• [Bounding box prediction data]
=======
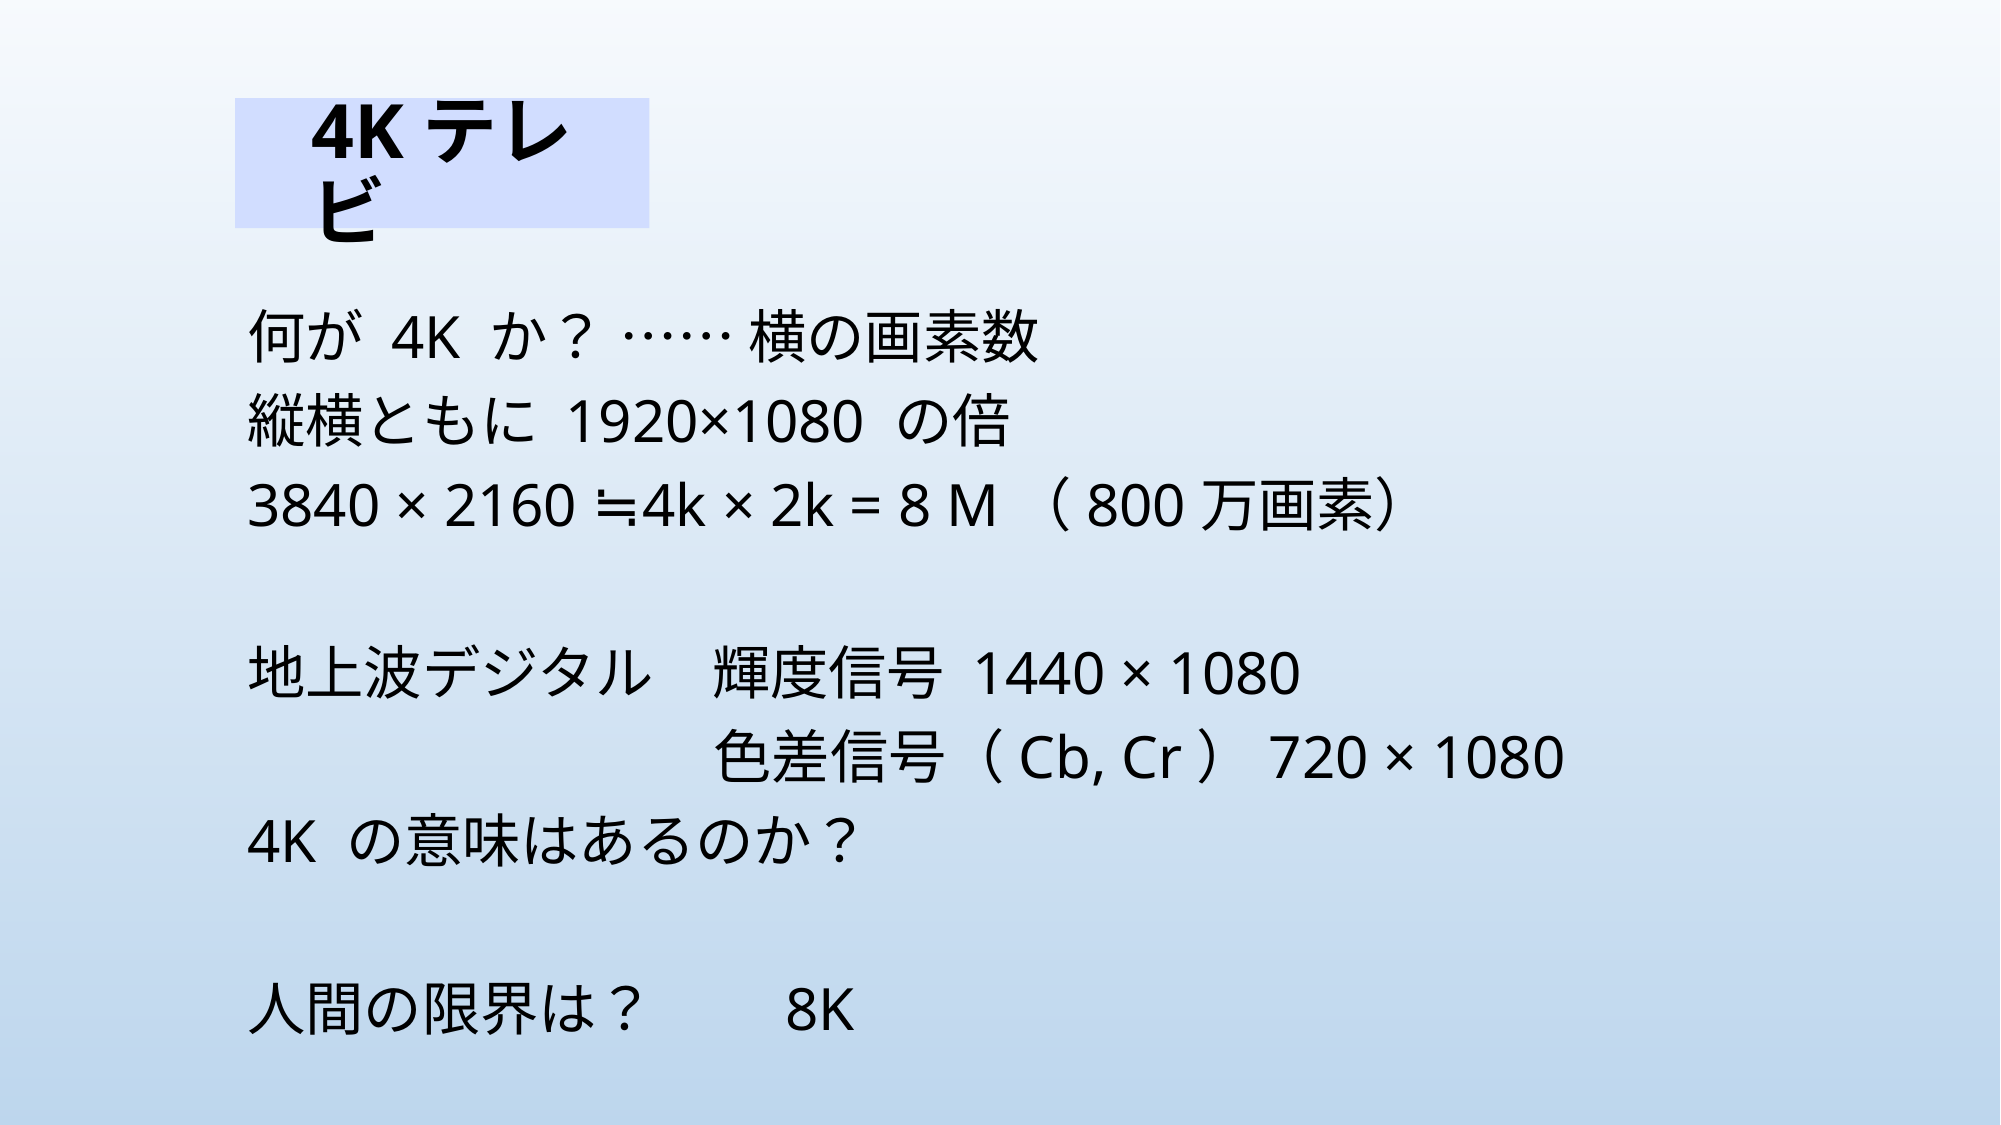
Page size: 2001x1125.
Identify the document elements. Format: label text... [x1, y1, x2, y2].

title 4Kテレビ [235, 98, 650, 229]
text_box 何が 4K か？ …… 横の画素数 縦横ともに 1920×1080 の倍 3840 × 2160 ≒ 4k × 2k = 8 M（800万画素） 地上波デジタル 輝度信号 1440 × 1080 色差信号（Cb, Cr）720 × 1080 4K の意味はあるのか？ 人間の限界は？ 8K [232, 278, 1581, 1050]
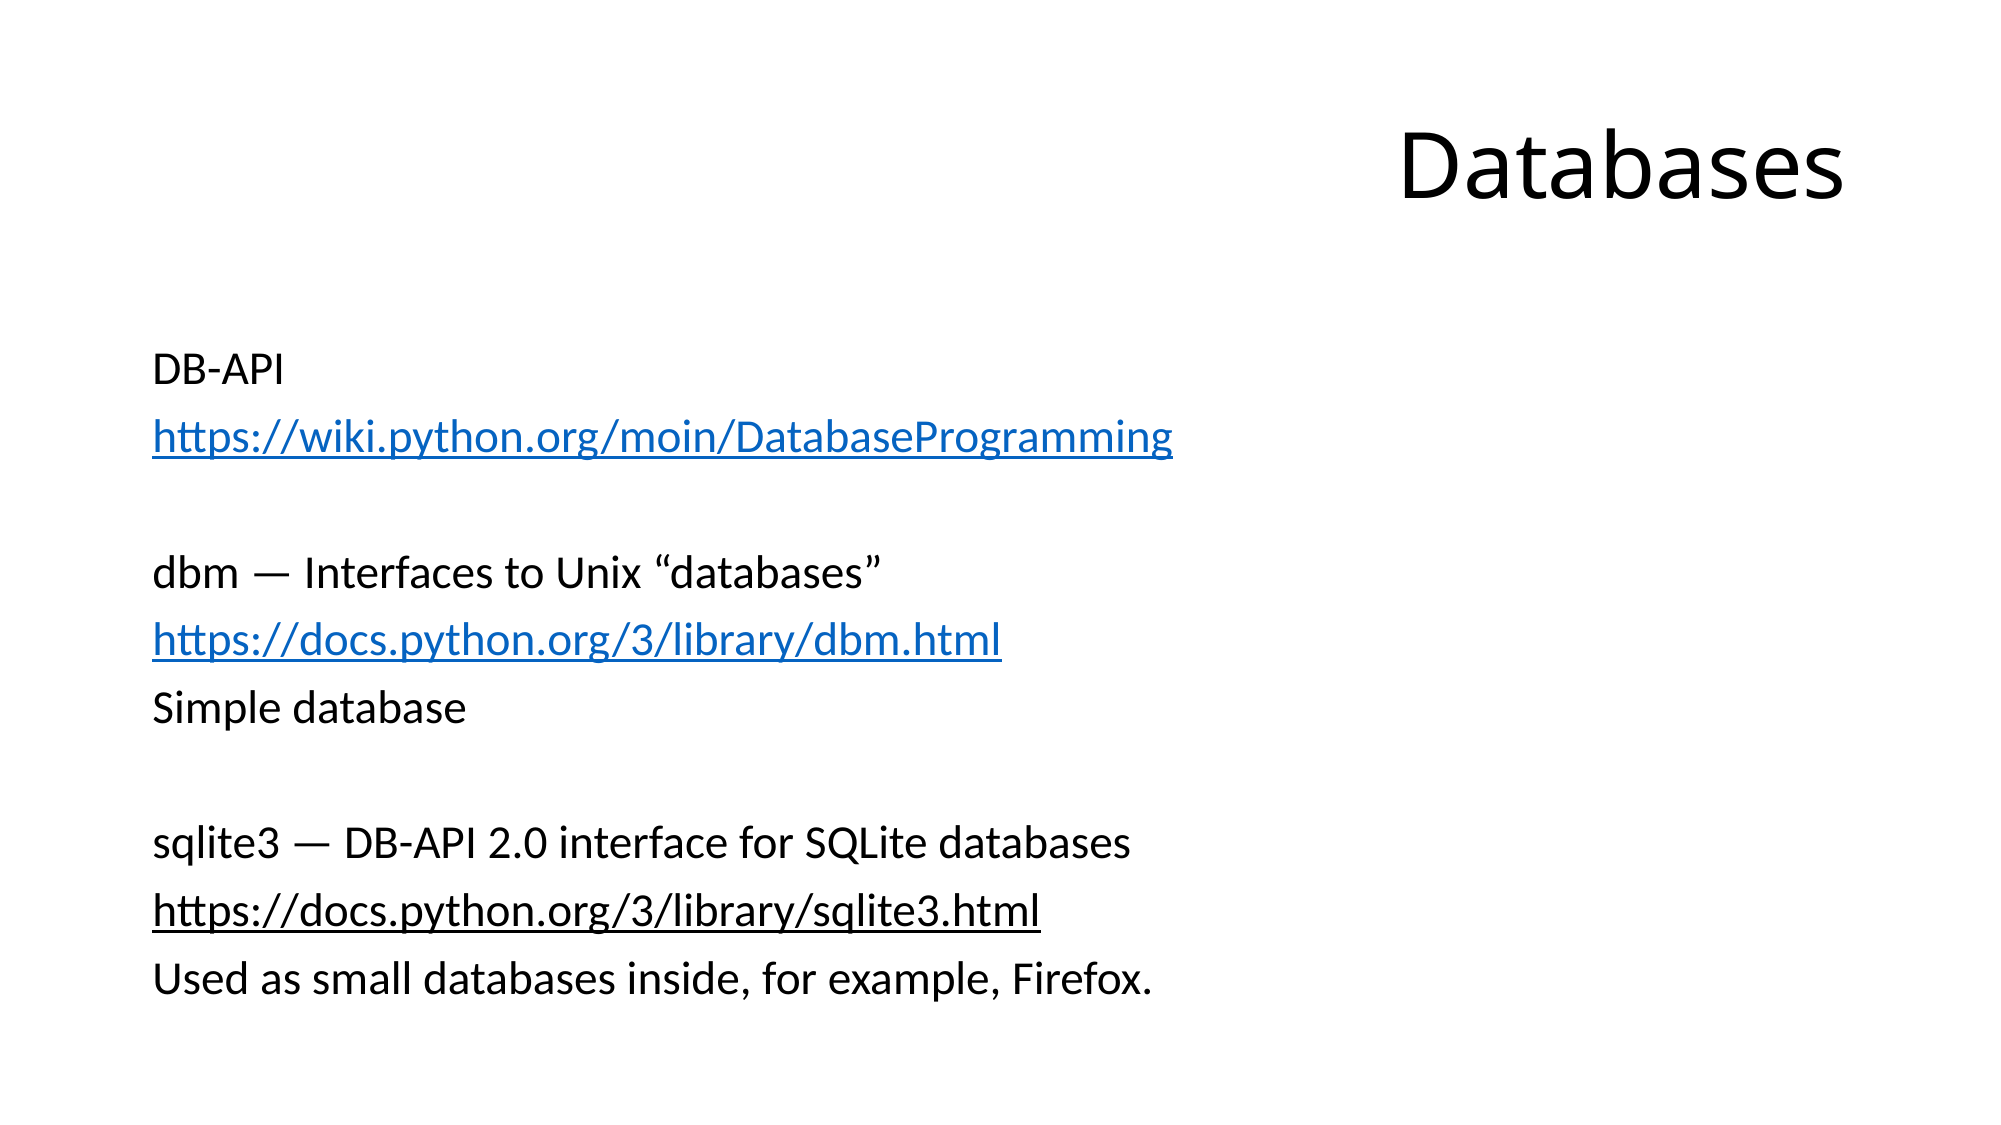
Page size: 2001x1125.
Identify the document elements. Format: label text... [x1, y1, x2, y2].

title Databases [137, 59, 1863, 278]
list DB-API https://wiki.python.org/moin/DatabaseProgramming dbm — Interfaces to Unix “databases” https://docs.python.org/3/library/dbm.html Simple database sqlite3 — DB-API 2.0 interface for SQLite databases https://docs.python.org/3/library/sqlite3.html Used as small databases inside, for example, Firefox. [137, 336, 1863, 1014]
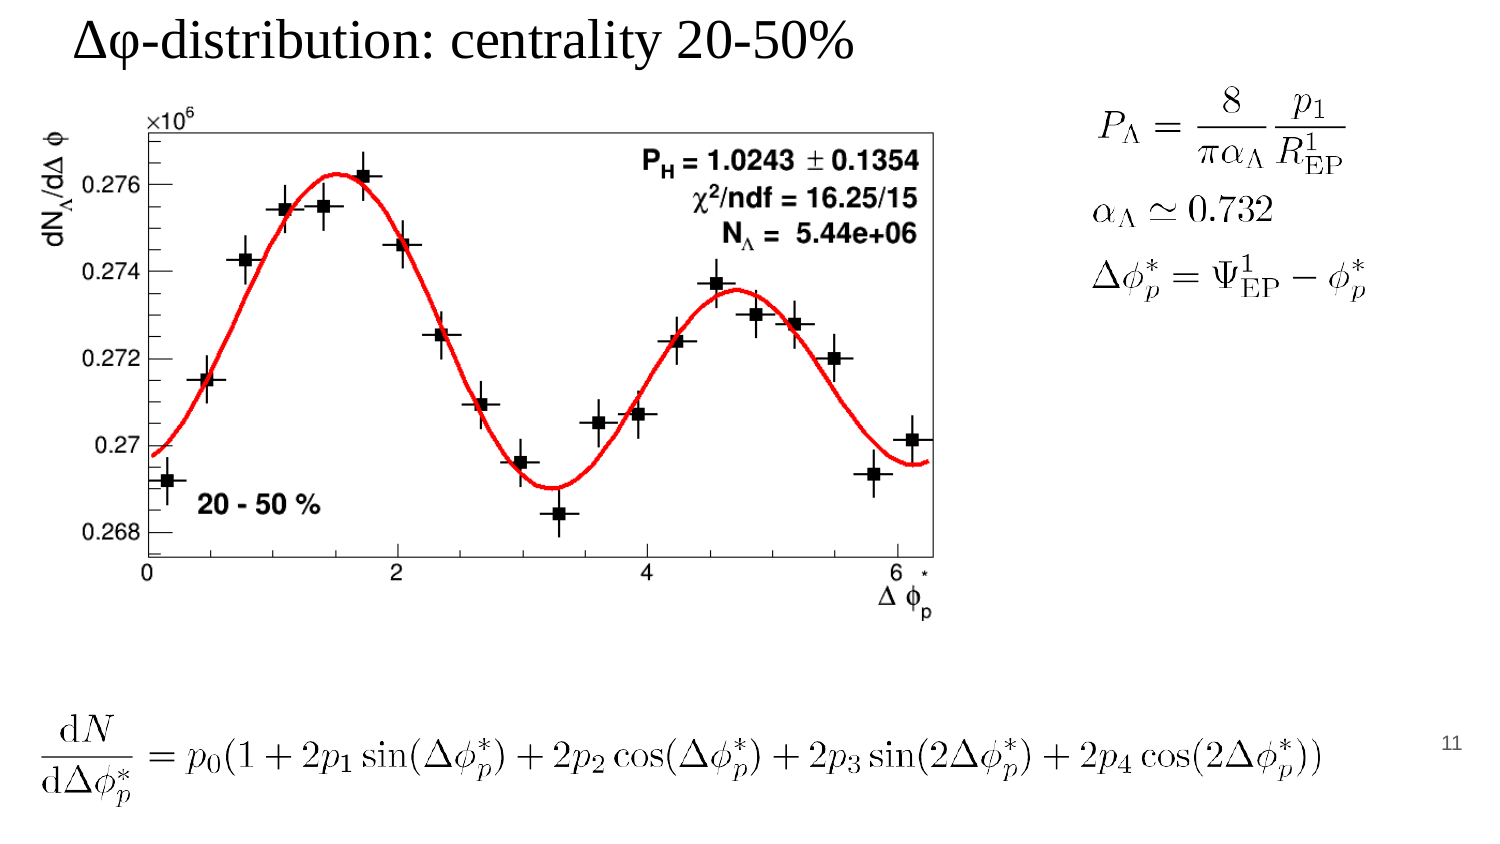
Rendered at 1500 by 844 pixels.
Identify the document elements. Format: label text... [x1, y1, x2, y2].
=======
• [Requirement]
Print from the line containing "Rendered at 1500 by 844 pixels." to the last line above, exactly as written.

• [Answer section]
Rendered at 1500 by 844 pixels.
Identify the document elements. Format: label text... [x1, y1, x2, y2].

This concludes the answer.